** Opening Dataset content block **

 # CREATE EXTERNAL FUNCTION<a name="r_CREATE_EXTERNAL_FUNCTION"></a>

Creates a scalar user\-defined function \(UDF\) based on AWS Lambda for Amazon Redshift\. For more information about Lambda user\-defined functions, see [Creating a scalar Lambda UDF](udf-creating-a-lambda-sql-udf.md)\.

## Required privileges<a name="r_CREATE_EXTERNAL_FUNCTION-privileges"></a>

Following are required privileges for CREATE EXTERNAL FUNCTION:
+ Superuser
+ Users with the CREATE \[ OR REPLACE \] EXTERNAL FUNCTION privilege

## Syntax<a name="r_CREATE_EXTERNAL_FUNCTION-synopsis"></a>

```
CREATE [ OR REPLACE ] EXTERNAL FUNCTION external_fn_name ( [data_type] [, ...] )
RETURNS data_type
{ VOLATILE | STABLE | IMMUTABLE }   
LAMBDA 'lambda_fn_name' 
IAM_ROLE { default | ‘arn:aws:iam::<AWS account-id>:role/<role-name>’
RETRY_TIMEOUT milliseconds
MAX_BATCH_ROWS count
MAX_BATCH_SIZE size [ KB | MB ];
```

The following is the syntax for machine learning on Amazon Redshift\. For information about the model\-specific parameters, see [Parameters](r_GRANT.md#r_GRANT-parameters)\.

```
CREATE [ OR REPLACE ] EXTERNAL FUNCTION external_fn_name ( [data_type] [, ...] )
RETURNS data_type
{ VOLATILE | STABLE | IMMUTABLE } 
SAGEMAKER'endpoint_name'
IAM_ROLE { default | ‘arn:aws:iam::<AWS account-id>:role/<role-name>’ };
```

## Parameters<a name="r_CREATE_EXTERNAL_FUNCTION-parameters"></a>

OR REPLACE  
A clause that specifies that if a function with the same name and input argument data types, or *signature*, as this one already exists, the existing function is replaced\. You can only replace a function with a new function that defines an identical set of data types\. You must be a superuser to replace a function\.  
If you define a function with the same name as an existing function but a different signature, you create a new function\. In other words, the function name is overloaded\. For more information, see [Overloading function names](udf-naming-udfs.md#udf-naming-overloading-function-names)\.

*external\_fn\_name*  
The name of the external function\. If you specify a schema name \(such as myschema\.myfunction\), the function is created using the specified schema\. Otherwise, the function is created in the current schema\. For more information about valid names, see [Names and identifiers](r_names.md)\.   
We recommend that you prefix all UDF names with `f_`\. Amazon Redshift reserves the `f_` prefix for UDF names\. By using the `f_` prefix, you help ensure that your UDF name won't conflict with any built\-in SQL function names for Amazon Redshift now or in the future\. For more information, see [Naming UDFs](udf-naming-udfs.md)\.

** Closing Dataset content block **
** Opening Dataset content block **

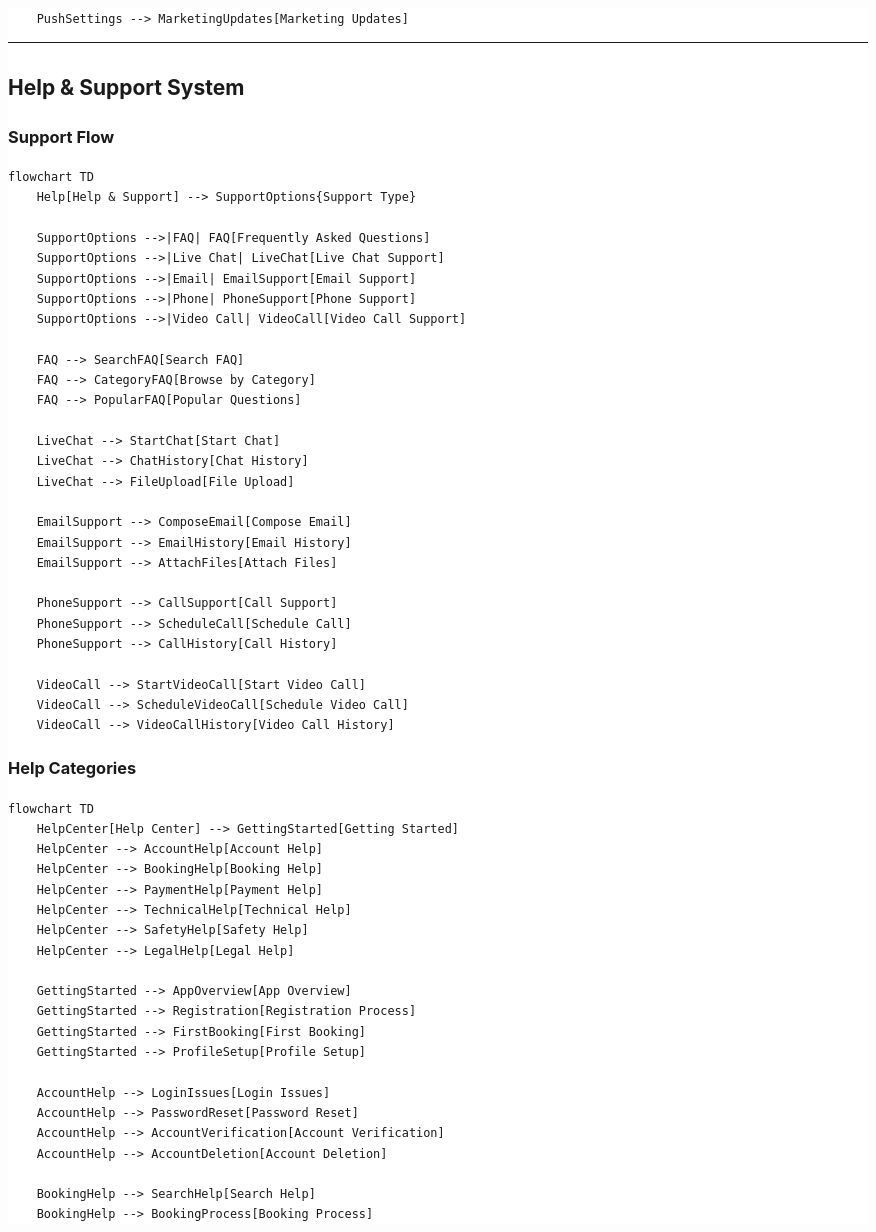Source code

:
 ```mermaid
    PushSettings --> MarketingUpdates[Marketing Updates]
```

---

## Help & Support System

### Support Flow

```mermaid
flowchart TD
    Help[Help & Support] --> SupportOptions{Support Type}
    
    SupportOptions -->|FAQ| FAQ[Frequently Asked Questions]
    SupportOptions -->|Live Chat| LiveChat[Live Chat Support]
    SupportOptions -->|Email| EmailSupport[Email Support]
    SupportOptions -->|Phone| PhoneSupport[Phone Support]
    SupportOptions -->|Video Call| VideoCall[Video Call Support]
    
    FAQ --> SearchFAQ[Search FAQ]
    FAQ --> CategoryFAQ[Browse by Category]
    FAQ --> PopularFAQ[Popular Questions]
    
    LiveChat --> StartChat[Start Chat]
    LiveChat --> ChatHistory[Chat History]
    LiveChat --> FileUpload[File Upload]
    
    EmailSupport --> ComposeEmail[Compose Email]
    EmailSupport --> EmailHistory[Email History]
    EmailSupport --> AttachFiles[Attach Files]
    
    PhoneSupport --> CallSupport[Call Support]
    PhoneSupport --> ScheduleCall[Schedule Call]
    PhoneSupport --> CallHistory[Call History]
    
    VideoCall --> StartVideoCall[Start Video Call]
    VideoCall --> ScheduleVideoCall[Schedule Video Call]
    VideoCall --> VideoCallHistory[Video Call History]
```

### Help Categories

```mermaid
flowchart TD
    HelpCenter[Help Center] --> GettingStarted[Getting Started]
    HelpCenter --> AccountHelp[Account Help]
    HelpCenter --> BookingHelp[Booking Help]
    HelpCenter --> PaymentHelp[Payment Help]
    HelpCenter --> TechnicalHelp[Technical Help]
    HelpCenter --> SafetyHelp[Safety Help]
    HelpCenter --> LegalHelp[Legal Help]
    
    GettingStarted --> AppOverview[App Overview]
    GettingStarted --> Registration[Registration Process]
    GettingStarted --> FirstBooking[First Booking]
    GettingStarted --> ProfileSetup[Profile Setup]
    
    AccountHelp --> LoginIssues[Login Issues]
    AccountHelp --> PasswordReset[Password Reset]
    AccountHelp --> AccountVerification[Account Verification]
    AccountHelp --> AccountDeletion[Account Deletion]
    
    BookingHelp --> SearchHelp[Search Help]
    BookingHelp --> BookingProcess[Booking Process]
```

** Closing Dataset content block **

Exercise instructions:
Filter the entries above down to the lines that contain the word "EmailSupport".

Problem solution:
    SupportOptions -->|Email| EmailSupport[Email Support]
    EmailSupport --> ComposeEmail[Compose Email]
    EmailSupport --> EmailHistory[Email History]
    EmailSupport --> AttachFiles[Attach Files]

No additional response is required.